> _TO DO_
I'd like every line from the material below that has "amended" in it.
____ DATA EXTRACTS
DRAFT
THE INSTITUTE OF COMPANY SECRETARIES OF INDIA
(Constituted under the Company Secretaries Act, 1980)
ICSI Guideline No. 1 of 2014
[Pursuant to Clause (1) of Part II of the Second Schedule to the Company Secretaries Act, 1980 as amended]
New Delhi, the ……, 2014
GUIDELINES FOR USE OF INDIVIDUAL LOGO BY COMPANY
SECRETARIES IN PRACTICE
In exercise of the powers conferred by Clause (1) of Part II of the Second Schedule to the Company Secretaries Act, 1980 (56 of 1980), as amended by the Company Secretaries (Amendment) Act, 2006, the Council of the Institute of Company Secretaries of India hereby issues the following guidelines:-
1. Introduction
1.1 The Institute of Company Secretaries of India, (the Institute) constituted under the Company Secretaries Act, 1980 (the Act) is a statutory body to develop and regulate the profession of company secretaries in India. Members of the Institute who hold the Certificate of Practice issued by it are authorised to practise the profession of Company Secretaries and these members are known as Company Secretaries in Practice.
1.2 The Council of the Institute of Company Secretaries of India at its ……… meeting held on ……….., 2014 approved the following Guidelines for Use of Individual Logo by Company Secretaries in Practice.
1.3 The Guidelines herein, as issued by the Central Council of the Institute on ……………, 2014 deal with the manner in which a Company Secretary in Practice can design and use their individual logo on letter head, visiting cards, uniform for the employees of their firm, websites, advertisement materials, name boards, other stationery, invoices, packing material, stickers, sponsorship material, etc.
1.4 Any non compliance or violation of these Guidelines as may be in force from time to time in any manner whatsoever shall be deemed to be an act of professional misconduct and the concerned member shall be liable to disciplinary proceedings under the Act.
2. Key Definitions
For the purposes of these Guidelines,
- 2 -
________
> _EXERCISE RESPONSE_
[Pursuant to Clause (1) of Part II of the Second Schedule to the Company Secretaries Act, 1980 as amended]
In exercise of the powers conferred by Clause (1) of Part II of the Second Schedule to the Company Secretaries Act, 1980 (56 of 1980), as amended by the Company Secretaries (Amendment) Act, 2006, the Council of the Institute of Company Secretaries of India hereby issues the following guidelines:-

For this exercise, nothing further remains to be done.